The Agony & The Ecstasy Of Case Competitions

The University of Florida’s Heavener Case Team wins the 2017 Champions Trophy International Case Competition in Auckland, New Zealand

Kristin Fanto and her teammates arrived at the John Molson Undergraduate Case Competition in Montreal this past February with a burning desire to walk away with the top prize. It was Fanto’s fifth and last time competing as an undergraduate in an international undergraduate case competition as a student at the University of Florida, and she had yet to win first place. Her three other teammates were equally determined, she said,

“It was all I could dream of for months,” said Fanto, who just graduated from the University of Florida’s Heavener School of Business with a major in economics. “We were ready and willing to give every ounce of effort we had in us to winning the competition and, kind of jokingly, said that we weren’t returning to America unless we won first.”

Winning the competition, in which the teams are asked to come up with solutions to real-world business problems presented by companies in a condensed time frame, was no easy task. Fanto and her team, along with the 24 other teams from 12 countries around the world, were presented with several three-hour business cases, along with one grueling 24-hour case.

‘IMAGINE RECEIVING A PACKET AND THREE HOURS LATER DOING A POWERPOINT’

“Just imagine receiving a packet, and three hours later, without any Internet access, presenting a completed PowerPoint to a panel of judges, including executives from that company, with solutions to any and all proposed questions they may have asked,” Fanto said. “Then you wake up the next day and the next day and have to do it all over again.”

It’s a task that would cower most undergraduate business students, but months of preparation with her coaches doing practice cases at the University of Florida’s helped Fanto’s team stay clear-eyed during the competition and not let their nerves get the best of them. In the end, they managed to walk away with the first place prize at the competition, coming up with solutions to complex problems posed by such companies as Ardene, Mwana Villages and Buffalo Office Supplies.

“It was the most exhausting week of my life, but so unbelievably worth it,” Fanto said.

A TEST OF INTELLECTUAL ACUMEN, ANALYTICAL SKILLS & GRACE UNDER PRESSURE

The John Molson Undergraduate Case Competition is one of about a dozen or so of the most elite undergraduate case competitions in the world, drawing some of the world’s best and brightest business students to test their intellectual acumen, analytical skills and grace under pressure on an international stage in front of business executives and academics. Other top case competitions include ones run by the National University of Singapore, the University of Florida and the University of Belgrade in Serbia.

The format of the case competitions can vary wildly, from three or five-hour cases to 22- or 24-hour long ones, with only some allowing students Internet access. Perhaps the world’s most prestigious undergraduate case competition is the Champions Trophy Case Competition, run by the University of Auckland in New Zealand, a strictly invitation-only competition in which organizers invite the winning teams of the 12 case competitions they have deemed to be the leading ones in the world.  

The teams that have the best track records at winning the competitions are the ones with students who live and breathe case competitions year-round, coaches said. Schools typically vet potential students for case competitions through courses at their schools, where faculty teach them how to analyze business problems and approach them in the manner that a consultant would.
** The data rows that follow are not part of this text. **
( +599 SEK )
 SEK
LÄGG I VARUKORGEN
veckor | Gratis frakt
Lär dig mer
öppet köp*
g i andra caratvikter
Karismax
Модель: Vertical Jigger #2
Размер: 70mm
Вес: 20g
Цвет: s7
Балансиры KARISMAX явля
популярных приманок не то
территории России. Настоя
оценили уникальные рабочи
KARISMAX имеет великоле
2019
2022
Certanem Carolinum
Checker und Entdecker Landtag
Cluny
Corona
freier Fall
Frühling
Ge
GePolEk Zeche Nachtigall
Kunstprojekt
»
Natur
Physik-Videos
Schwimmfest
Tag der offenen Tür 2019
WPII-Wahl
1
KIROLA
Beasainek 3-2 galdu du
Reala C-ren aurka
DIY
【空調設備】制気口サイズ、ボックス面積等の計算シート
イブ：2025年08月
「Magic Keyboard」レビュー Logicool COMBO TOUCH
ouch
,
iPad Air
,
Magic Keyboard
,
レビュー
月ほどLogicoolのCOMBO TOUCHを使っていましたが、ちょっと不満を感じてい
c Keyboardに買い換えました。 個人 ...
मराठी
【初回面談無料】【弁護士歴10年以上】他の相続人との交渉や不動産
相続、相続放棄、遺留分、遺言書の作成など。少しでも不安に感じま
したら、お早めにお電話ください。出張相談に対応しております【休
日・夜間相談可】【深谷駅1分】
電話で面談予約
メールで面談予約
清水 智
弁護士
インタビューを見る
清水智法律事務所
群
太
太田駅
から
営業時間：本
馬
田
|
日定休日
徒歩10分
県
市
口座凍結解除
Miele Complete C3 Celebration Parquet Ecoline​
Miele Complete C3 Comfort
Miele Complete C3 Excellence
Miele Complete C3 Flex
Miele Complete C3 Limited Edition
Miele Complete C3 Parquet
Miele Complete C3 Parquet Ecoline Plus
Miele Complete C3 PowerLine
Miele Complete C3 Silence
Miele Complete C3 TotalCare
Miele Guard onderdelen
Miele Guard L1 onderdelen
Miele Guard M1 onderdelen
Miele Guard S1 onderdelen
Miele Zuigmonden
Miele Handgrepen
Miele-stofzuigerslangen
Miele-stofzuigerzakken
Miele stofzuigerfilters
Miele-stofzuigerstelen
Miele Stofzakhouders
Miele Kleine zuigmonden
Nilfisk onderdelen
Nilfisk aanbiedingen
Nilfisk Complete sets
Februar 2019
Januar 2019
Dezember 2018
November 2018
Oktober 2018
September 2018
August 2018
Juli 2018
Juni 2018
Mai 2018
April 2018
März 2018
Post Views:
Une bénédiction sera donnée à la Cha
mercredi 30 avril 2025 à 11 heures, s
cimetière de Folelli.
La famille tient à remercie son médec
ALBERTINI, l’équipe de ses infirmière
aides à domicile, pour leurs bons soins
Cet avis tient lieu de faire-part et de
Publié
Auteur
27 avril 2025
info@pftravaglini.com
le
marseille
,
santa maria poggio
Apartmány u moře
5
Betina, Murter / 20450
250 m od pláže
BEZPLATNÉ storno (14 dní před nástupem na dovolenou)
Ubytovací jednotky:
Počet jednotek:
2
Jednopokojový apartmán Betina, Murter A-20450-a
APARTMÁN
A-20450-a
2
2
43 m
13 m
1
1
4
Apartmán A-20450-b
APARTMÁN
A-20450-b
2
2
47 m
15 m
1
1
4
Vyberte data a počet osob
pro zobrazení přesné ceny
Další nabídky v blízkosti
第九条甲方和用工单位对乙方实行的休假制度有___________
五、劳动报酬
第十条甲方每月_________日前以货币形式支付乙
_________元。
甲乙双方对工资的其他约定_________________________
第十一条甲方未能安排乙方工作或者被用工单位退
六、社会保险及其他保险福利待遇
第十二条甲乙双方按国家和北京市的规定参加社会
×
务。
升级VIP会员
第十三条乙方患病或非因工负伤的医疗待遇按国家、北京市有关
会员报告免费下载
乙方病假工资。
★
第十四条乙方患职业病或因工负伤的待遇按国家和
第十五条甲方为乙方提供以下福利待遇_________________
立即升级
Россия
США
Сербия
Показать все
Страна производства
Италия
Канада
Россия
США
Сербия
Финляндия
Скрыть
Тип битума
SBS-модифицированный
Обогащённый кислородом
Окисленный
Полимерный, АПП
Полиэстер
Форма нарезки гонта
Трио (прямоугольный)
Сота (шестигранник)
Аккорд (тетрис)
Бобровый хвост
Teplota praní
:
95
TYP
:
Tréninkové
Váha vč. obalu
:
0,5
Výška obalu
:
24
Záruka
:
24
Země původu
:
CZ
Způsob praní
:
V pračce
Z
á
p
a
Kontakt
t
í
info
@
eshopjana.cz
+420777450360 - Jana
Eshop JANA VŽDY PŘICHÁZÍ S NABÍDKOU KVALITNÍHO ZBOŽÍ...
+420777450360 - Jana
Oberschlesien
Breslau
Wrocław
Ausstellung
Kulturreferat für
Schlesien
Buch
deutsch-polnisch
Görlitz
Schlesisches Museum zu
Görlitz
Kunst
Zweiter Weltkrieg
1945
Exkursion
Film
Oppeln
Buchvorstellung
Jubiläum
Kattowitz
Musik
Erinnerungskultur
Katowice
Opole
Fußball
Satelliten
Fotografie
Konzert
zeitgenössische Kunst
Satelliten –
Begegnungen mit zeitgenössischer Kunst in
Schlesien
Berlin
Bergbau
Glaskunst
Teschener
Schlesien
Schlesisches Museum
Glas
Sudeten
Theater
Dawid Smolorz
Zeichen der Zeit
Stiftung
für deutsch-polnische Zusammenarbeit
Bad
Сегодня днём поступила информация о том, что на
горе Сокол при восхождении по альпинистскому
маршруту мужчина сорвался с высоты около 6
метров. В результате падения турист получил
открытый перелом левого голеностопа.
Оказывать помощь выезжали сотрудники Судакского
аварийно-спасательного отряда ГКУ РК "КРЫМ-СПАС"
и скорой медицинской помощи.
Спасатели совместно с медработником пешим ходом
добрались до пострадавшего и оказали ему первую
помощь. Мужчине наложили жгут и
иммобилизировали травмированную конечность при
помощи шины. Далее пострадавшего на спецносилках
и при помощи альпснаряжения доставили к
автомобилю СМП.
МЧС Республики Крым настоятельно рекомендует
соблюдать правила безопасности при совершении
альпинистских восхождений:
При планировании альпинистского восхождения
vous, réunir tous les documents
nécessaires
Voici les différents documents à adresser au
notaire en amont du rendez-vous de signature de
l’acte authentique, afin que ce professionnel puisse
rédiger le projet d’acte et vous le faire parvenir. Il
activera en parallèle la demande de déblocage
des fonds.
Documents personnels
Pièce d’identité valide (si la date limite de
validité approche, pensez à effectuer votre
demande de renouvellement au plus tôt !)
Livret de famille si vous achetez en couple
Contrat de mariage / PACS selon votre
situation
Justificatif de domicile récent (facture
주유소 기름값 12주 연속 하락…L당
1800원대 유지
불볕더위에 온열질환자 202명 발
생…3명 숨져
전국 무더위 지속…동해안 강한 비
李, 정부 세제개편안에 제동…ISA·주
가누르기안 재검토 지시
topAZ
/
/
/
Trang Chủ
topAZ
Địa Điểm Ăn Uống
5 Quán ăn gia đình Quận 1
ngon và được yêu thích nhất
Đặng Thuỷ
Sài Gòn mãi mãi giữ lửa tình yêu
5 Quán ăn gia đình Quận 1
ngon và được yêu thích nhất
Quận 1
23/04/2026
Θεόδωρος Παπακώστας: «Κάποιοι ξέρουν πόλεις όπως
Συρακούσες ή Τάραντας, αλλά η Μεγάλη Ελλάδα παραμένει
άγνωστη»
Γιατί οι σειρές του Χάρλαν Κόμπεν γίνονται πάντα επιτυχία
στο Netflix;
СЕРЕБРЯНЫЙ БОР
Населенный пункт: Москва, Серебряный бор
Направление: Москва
NUS USES ITS CASE CONSULTING CLUB TO RECRUIT STUDENTS

Other schools, like the National University of Singapore, use the school’s Case Consulting Club to recruit students interested in participating in national and international case competitions. The most promising students from the classes or clubs are then selected to be on teams for the various competitions around the world. Coaches putting a strong team together look to pair students with specific strengths in certain areas, such as strategy, PowerPoint and slides, alongside generalists who can contribute to the bigger picture.

In the last three years, case competitions at the undergraduate level have surged in popularity, said Sean Limon, a case competition coach at the University of Florida’s Warrington College of Business who also serves as the oral communication coordinator of the Management Communication Center. The number of case competitions between 2006 and 2012 stayed fairly stable, but in 2014 universities started adding more and more international case competitions. The University of Florida added its own case competition to the mix two years ago, the Heavener International Case Competition, he said.

“The undergraduate case competitions are far more prevalent than at the MBA level and more international,” Limon said. “MBA case competitions tend to be more domestic. At the undergraduate level, you are going head to head with some of the best business schools around the world.”